Stop running database scripts to reset test data, there is a better way.
One of the common use-case problems we hear about from QA Teams is figuring out how to reset test data once any testing activity has been performed on a complex test environment. In most cases, the stories describe multi-day or multi-week processes that must be completed to reset a test system back to some known data state. If you don’t do a reset, then you are accumulating technical debt in your test data. Any repetitive testing results become suspect, and quality decisions can not be made from the testing results. In some cases, it isn’t possible to start a new iteration of QA testing without first resetting your test data from the prior test run.

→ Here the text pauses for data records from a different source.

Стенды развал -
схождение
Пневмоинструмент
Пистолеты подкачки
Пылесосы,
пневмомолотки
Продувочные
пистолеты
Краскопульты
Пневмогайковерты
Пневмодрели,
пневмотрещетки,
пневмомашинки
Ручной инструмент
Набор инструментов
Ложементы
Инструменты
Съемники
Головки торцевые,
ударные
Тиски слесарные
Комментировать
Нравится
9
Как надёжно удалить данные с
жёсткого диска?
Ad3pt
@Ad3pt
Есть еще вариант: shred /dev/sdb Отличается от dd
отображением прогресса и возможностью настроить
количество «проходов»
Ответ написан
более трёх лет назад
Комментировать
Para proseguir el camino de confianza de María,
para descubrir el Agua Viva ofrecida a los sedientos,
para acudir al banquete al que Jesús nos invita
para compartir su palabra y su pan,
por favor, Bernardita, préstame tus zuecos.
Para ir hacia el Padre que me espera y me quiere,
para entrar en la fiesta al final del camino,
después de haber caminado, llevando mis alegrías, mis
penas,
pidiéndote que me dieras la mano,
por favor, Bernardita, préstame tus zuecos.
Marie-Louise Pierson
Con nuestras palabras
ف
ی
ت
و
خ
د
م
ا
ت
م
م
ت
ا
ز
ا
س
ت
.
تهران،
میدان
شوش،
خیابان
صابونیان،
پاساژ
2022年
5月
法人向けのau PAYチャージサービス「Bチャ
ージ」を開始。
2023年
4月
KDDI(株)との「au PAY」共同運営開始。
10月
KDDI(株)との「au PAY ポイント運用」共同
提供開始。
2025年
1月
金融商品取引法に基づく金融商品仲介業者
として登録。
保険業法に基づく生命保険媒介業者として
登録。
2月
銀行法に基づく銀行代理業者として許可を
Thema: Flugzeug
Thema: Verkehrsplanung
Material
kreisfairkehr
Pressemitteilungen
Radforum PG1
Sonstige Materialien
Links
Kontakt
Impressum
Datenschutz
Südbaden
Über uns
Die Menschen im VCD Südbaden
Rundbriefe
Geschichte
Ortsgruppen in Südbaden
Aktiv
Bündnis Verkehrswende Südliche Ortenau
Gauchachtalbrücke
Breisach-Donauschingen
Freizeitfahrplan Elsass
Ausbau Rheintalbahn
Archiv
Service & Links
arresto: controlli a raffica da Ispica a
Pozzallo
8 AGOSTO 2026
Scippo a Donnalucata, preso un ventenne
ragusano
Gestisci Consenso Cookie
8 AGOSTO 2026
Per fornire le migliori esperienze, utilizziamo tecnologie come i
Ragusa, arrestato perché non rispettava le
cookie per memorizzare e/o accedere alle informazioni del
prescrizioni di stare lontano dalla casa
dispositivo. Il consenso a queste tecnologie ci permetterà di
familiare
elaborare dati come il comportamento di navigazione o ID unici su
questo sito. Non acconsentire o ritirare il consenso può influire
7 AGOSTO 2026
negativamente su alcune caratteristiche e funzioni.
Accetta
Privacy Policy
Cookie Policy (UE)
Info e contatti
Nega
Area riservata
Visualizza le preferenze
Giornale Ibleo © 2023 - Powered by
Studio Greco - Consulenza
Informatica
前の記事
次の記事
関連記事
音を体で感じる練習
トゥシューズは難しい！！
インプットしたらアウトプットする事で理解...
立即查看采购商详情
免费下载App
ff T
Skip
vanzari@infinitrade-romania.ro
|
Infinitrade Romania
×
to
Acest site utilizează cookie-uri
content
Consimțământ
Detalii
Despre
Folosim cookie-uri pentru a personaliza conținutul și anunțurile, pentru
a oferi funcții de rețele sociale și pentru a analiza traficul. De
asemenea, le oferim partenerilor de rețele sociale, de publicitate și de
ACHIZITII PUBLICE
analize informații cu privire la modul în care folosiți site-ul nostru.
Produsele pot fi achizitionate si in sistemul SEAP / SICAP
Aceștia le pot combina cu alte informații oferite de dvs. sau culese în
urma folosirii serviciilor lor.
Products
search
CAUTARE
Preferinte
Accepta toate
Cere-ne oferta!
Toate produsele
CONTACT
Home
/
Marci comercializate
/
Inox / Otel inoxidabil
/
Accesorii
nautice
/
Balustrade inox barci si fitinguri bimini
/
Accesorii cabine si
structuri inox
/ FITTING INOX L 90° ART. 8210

What is the common way this is addressed? There are two obvious choices:
1) Run some form of DB “reset” script that will go through and delete data from the database schema and then re-insert clean data to be used as the next testing starting point. This approach’s problem is that data could also have been created outside of the application’s databases under test. For example, configuration flat files or log files might be part of what is modified during a test run. And of course, if “something goes wrong” while running the reset script, you have to triage and debug what happened—all time-consuming.
2) Physically remove the file system files that make up the database holding the data and re-create the database from scratch. With this approach, it might not be as prone to failures or errors and a refresh script that deletes data, but it does require more specific expertise to do the database administration.
There is another way.
The cloud approach leverages “image templates” where complete, ready to use VMs along with their network topology, and test data are saved into templates. If a database becomes corrupt, or heavily modified from the previous testing, instead of resetting the data via scripts, the cloud model replaces the entire database VM along with all of its data in one-step. The reset process can often be done in seconds or minutes versus hours or days. Complete ready to use environments containing dozens of VMs can be saved as templates and reconstituted in very short amounts of time. For example, instead of taking days, weeks, or months to rebuild a complex multi-server system, what if it could only takes a few hours?
The test cycle of the “Environment” under test then becomes this:
In one step, replace all the components that became dirty from the last test run. The environment template contains all the servers in a state where they are ready to use, including having test data at a known starting point.
Ideas like this are why it is worthwhile to take existing Enterprise applications and do a simple “lift and shift” to the cloud without making any structural changes to how the application works. Moving an on-prem application to the cloud still brings along all of its historical “cruft.” But on the positive side, by doing a simple lift-and-shift to the cloud, you get cloud capabilities applied to traditional on-prem applications. Even if you have an existing on-prem application whose destiny is not to exist in the cloud, you can leverage cloud capabilities to improve how it works.